*** Opening of Text section ***
The last fortnight witnessed a lot of humdrum after the North India Textile Mills Association (NITMA) released an advertisement about the pathetic state of the textile industry, and the urgent need for ever more government support, if textile jobs are to be saved.
In an earlier report we had mentioned that to some extent the slowdown is a seasonal phenomenon. As the festive season draws near, activity in the processing sector has picked up.
Some clusters that were reporting 40% capacity utilisation in the last few months, have ramped up utilisation to 90%. And this will spur activity in the rest of the textile sectors.
However, that is not to deny that there is a problem in the spinning sector – domestic market demand is dull, China isn’t buying as much yarn as the Indian industry had gotten used to, Bangladesh has yarn inventories too. But is the situation as dire as being made out by NITMA and others? Let’s take a quick look at the first quarter corporate results of some of the leading textile players.
*** Close of Text section ***
__Work item a__: Using the textile industry text, list each difficulty it gives for the spinning sector.
*** Opening of Source data ***
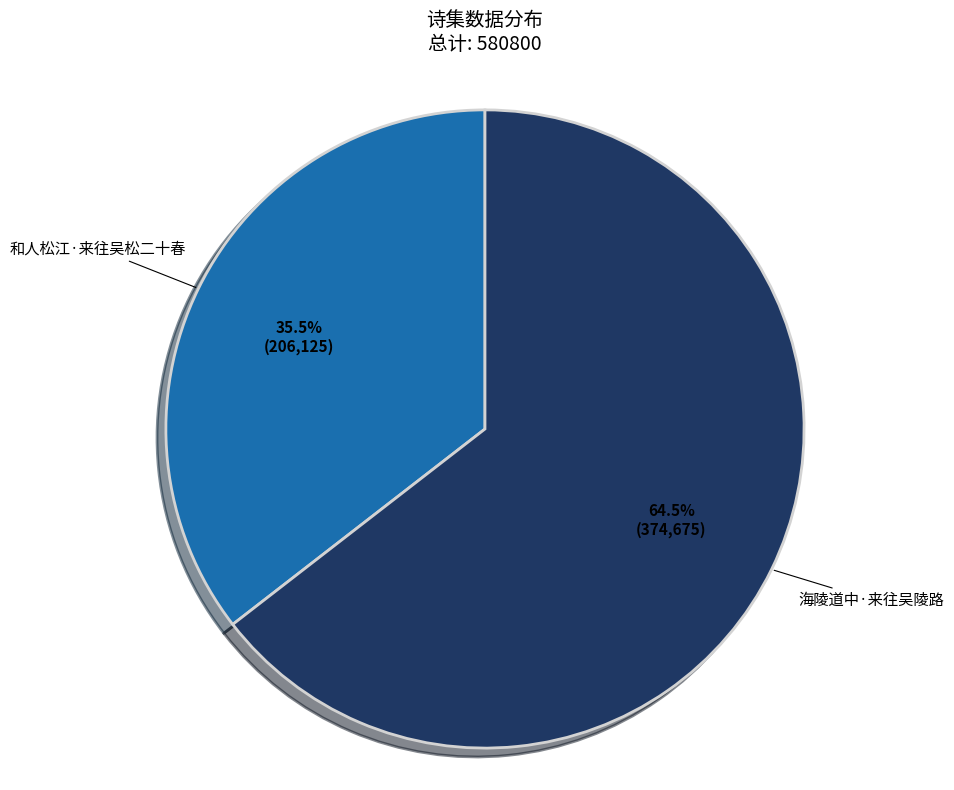

Is there any slice that represents more than half of the pie?

Yes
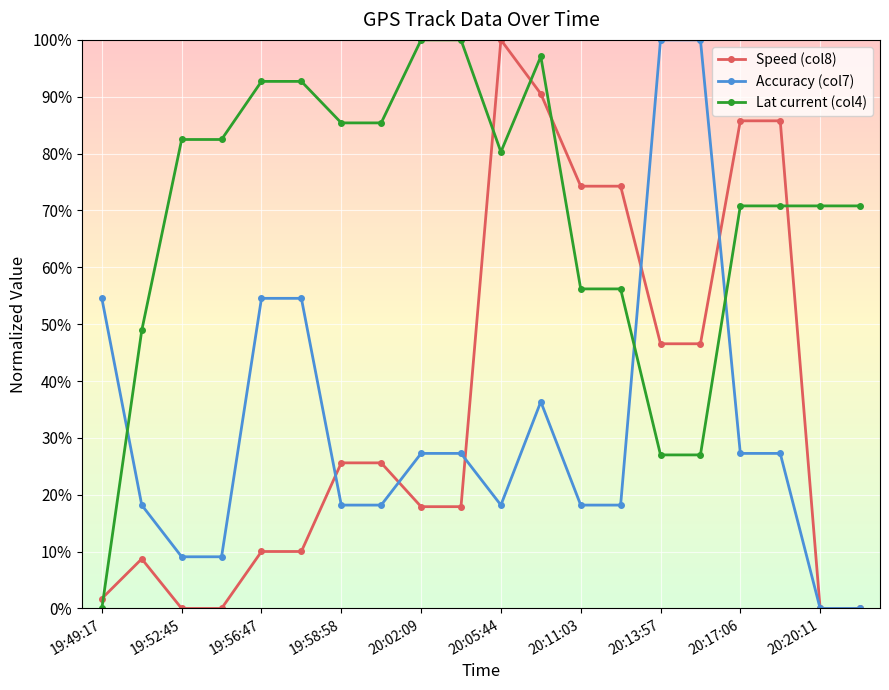

What is the value of the Speed (col8) point at the 15th from the left?

46.6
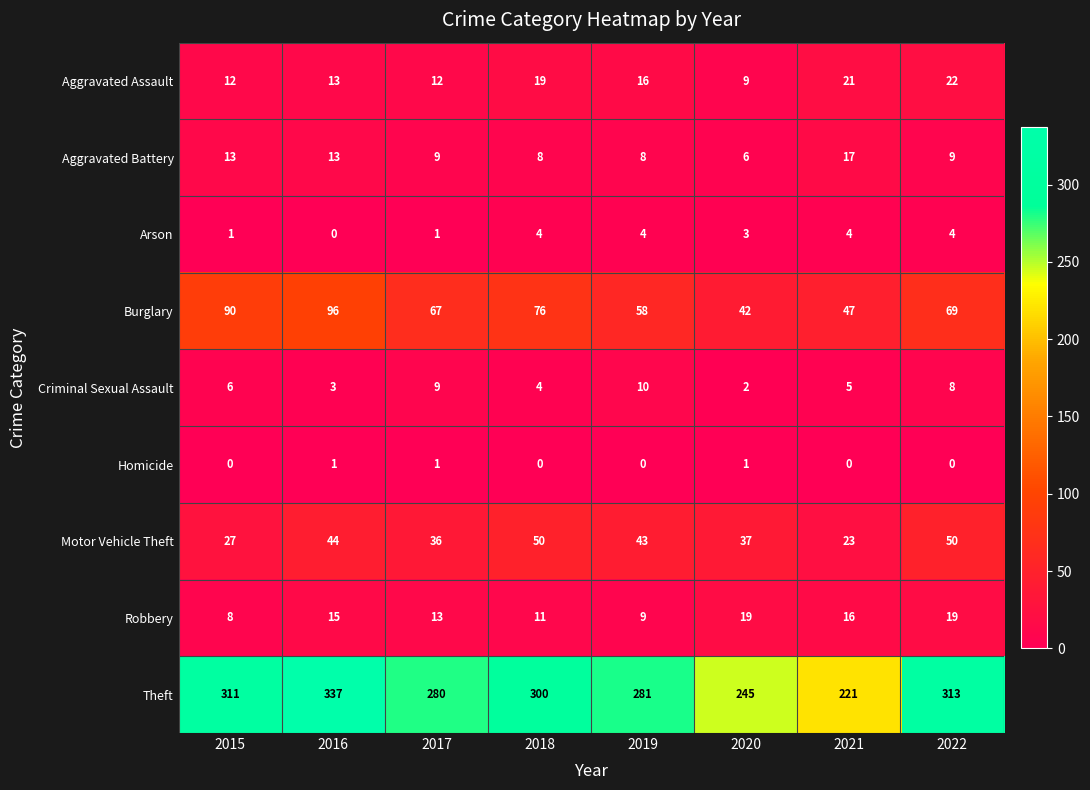

Where is Burglary nearest to the value 69?

2022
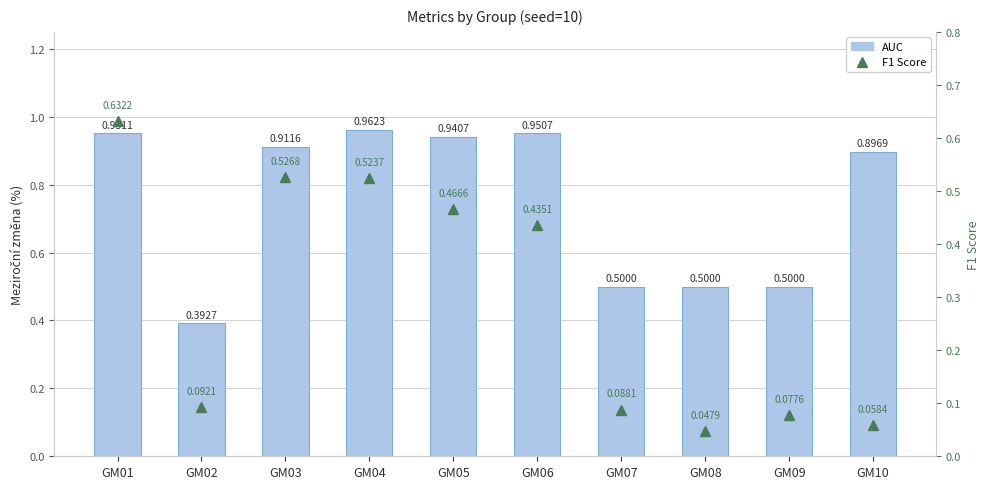

At which label is F1 Score closest to 0?

GM08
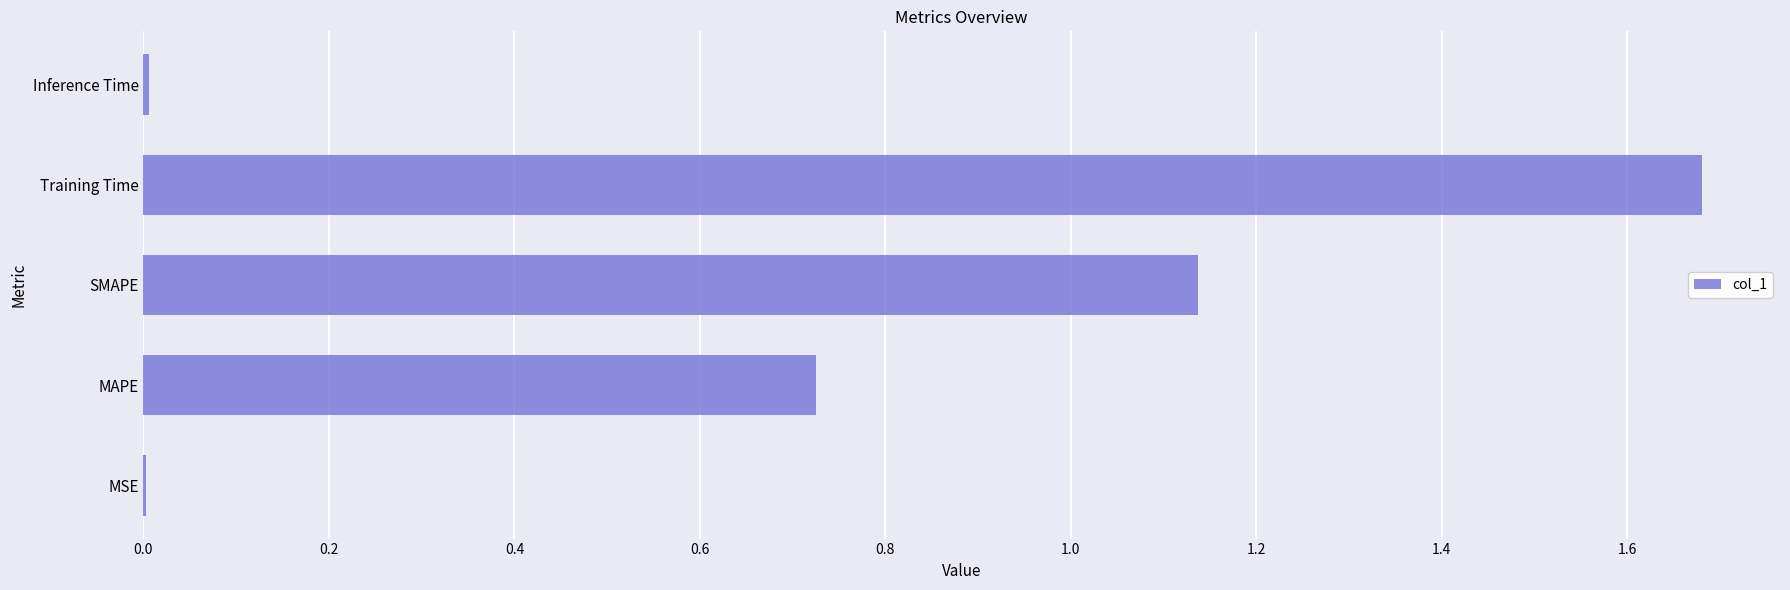

True or false: the data shows 1.3 at MAPE.

False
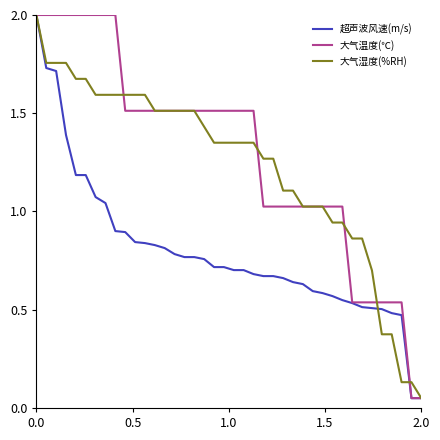

What is the maximum value shown in the chart?

2.0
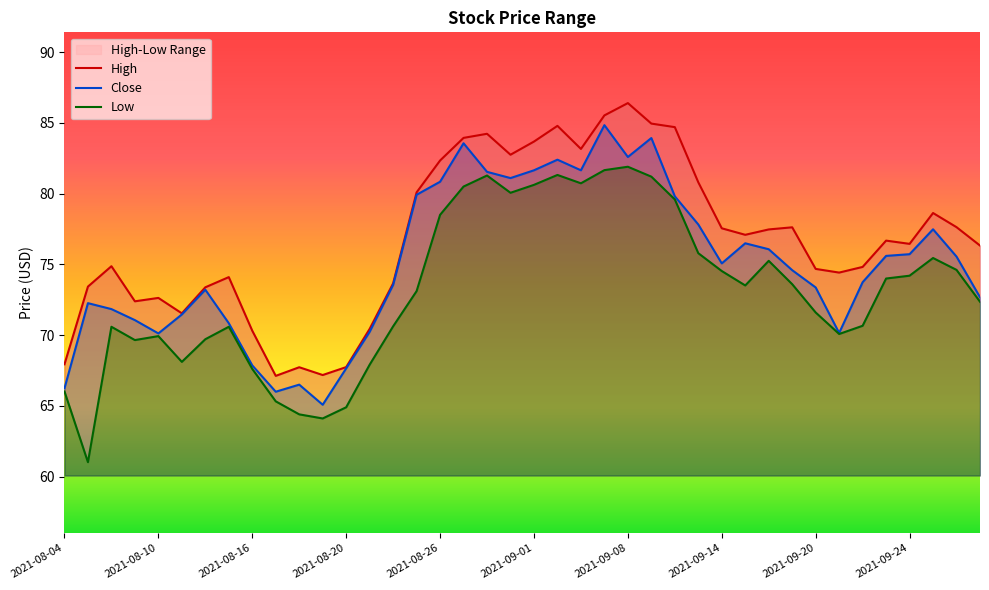

What is the smallest value displayed?

61.0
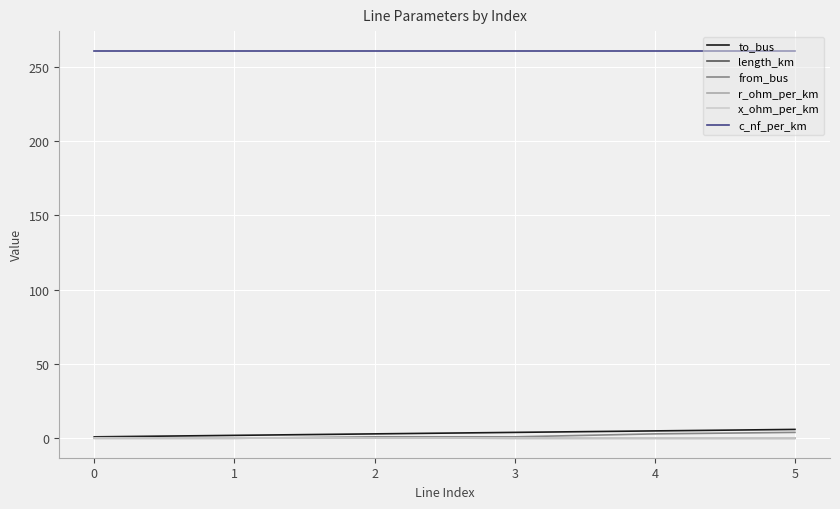

At how many categories does at least one series exceed 74?

6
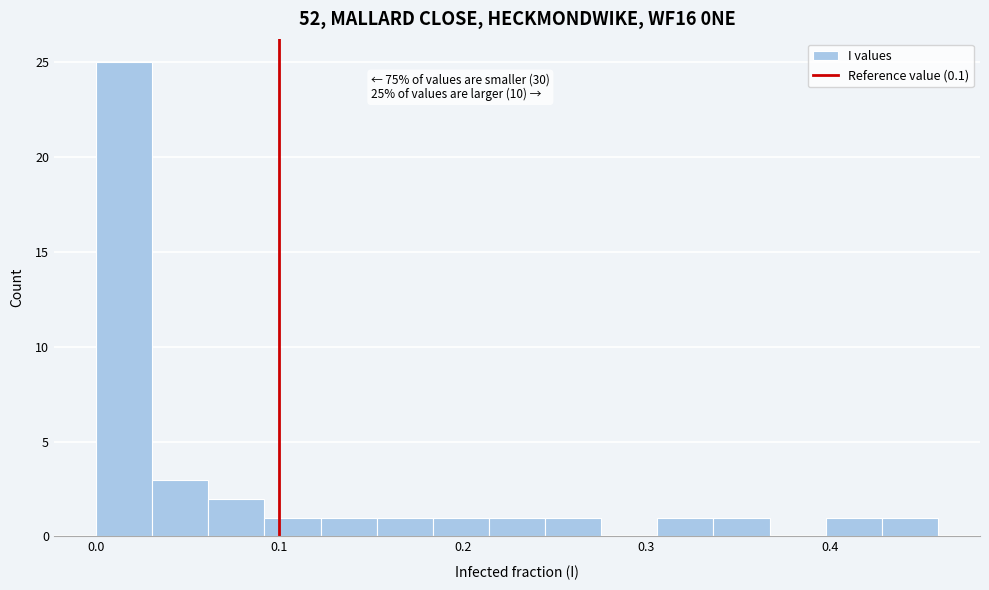

Read against the x-axis, roughly where is the centre of the tallest bar?

0.02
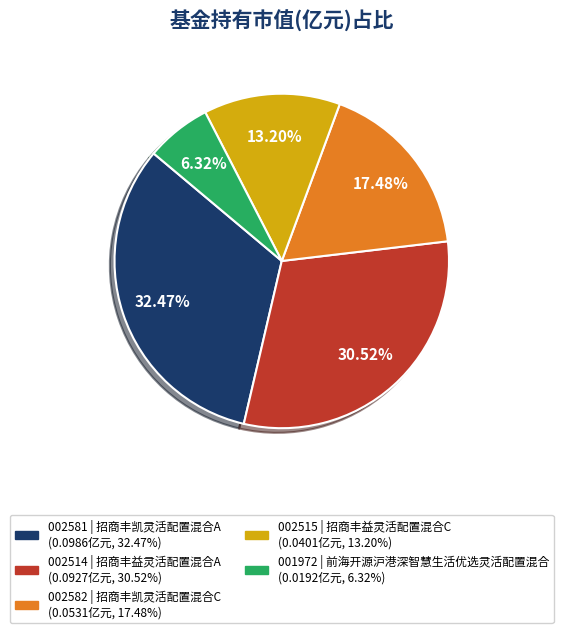

Is there any slice that represents more than half of the pie?

No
*** Close of Source data ***
__Work item b__: Report every line of the listing that holds the string "value".

__Response box a__:
- Domestic market demand is dull.
- China isn't buying as much yarn as the Indian industry had gotten used to.
- Bangladesh has yarn inventories too.

__Response box b__:
What is the value of the Speed (col8) point at the 15th from the left?
Where is Burglary nearest to the value 69?
What is the maximum value shown in the chart?
What is the smallest value displayed?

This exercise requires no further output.